ReplyDeleteOutside the US, we are all like mangrove trees with long tangled roots into hoary ancient traditions. Somehow the USA was able to cut these roots and grow a new tree.(Maybe the new elites prove the break wasn't as total we used to think though).
Take NZ, we seem to be going backwards into isolated social classes. 50 years ago many NZ families had a mix of university educated and working class. But now all those college kids have migrated to the cities to form a new elite class, leaving behind relatives who work with their hands - who now are often unemployed due to technology and global commerce. Sound familiar?
The ideology is all leftist and woke, but these are just the passwords controlling entry to the elite circles - the pword gets changed every so often to make sure the elite stay that way. What's happening is people are separating into ruling class and hoi polloi. I think that happened in NZ, and here, and elsewhere.
50 years ago many NZ families had a mix of university educated and working class. But now all those college kids have migrated to the cities to form a new elite class, leaving behind relatives who work with their hands - who now are often unemployed due to technology and global commerce. Sound familiar?
ReplyDeleteBruce, it's not so much that the hoary ancient traditions survived, as they were replaced by hoary new traditions, built largely by the same sort of college kids moving to the cities.
I've little doubt that the latest crop of elites are looking back on the old European ways with longing. But, 50 years ago, I grew up in a neighborhood with a mixture of retiress, professionals, business owners, white collar workers, not to mention a healthy dollop of blue collar workers thanks to the nearby oil refineries. Plus the usual mixture of bums and freeloaders.
So it's not only familiar, it's identical.
Imagine somebody even imagining that it would be fine to punish people just for catching the COVID virus, on the mere chance that they may have broken one of the sketchy social-distancing regs.
ReplyDeleteSounds like a police state to me, Paco.
ReplyDeleteBut, hey, that's crazy talk, right?
Yes I thought it would be familiar Jeffs.
ReplyDeleteI do think it's the break with the old world which make the USA exceptional though - a revolutionary new type of nation. For example the hereditary royalty and also the hereditary religious allegiance which we tend to have, while in the US you change churches and denominations a lot more often. And until recently hereditary dynastic leaders were unknown, but there may be pressure to change that, right? Bushes and Clintons and so on. A Biden dynasty? Heaven forbid!
So yeah, hoary new traditions as you say, I'll pay that.

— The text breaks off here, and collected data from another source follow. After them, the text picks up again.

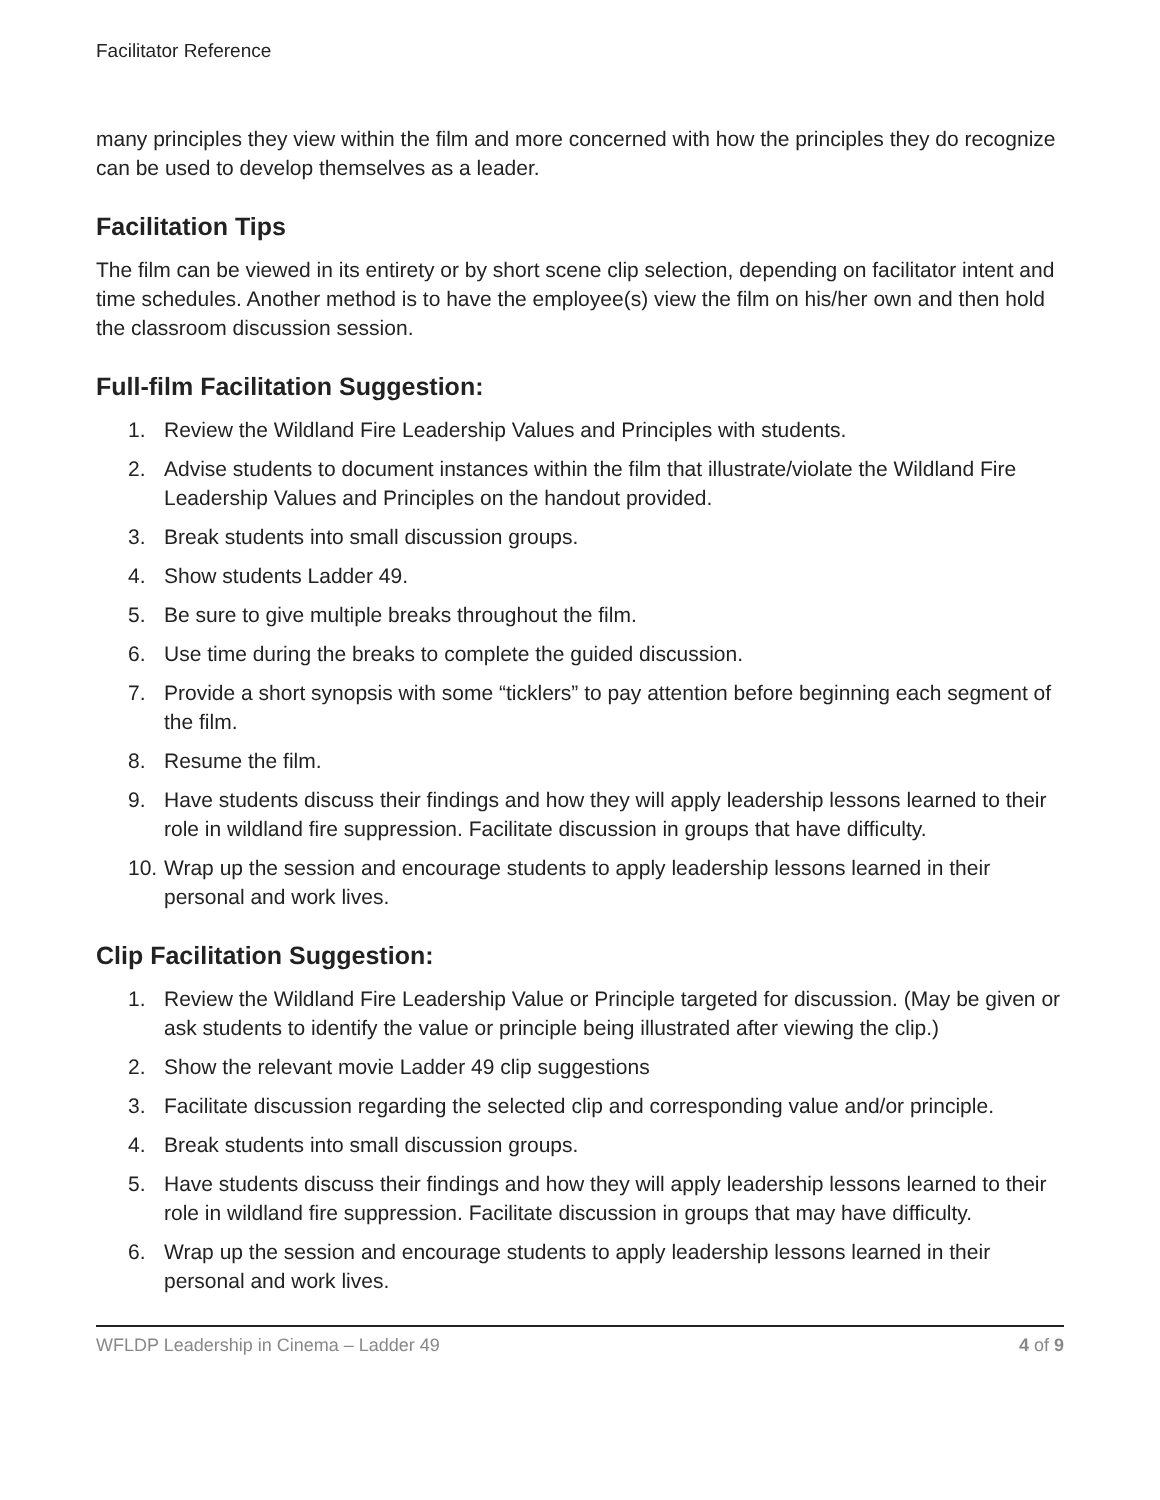Facilitator Reference
many principles they view within the film and more concerned with how the principles they do recognize can be used to develop themselves as a leader.
Facilitation Tips
The film can be viewed in its entirety or by short scene clip selection, depending on facilitator intent and time schedules. Another method is to have the employee(s) view the film on his/her own and then hold the classroom discussion session.
Full-film Facilitation Suggestion:
1. Review the Wildland Fire Leadership Values and Principles with students.
2. Advise students to document instances within the film that illustrate/violate the Wildland Fire Leadership Values and Principles on the handout provided.
3. Break students into small discussion groups.
4. Show students Ladder 49.
5. Be sure to give multiple breaks throughout the film.
6. Use time during the breaks to complete the guided discussion.
7. Provide a short synopsis with some “ticklers” to pay attention before beginning each segment of the film.
8. Resume the film.
9. Have students discuss their findings and how they will apply leadership lessons learned to their role in wildland fire suppression. Facilitate discussion in groups that have difficulty.
10. Wrap up the session and encourage students to apply leadership lessons learned in their personal and work lives.
Clip Facilitation Suggestion:
1. Review the Wildland Fire Leadership Value or Principle targeted for discussion. (May be given or ask students to identify the value or principle being illustrated after viewing the clip.)
2. Show the relevant movie Ladder 49 clip suggestions
3. Facilitate discussion regarding the selected clip and corresponding value and/or principle.
4. Break students into small discussion groups.
5. Have students discuss their findings and how they will apply leadership lessons learned to their role in wildland fire suppression. Facilitate discussion in groups that may have difficulty.
6. Wrap up the session and encourage students to apply leadership lessons learned in their personal and work lives.
WFLDP Leadership in Cinema – Ladder 49 4 of 9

Canada a police state? I don't think overall there's anything in our common British legal tradition against holding people 'at Her Majesty's Pleasure' under certain circumstances. That's what I mean by our mangrove-roots hoary *old* traditions too.
ReplyDeleteAustralians were out protesting and telling police 'I've got my rights!' No you haven't mate! Not under British law - you've been watching too many US cop shows.
Our Constitutuion was made law in 1900 at Australia's Federation of states. At the time it was hailed as the most socialist progressive statement before the Bolsheviks came along - for its welfare promises and equality of voter suffrage. But it was mostly about what the new government was allowed to do, very little about rights of the individual if anything. And it was subsidiary to British law, not a break from it. Hoary mangrove roots!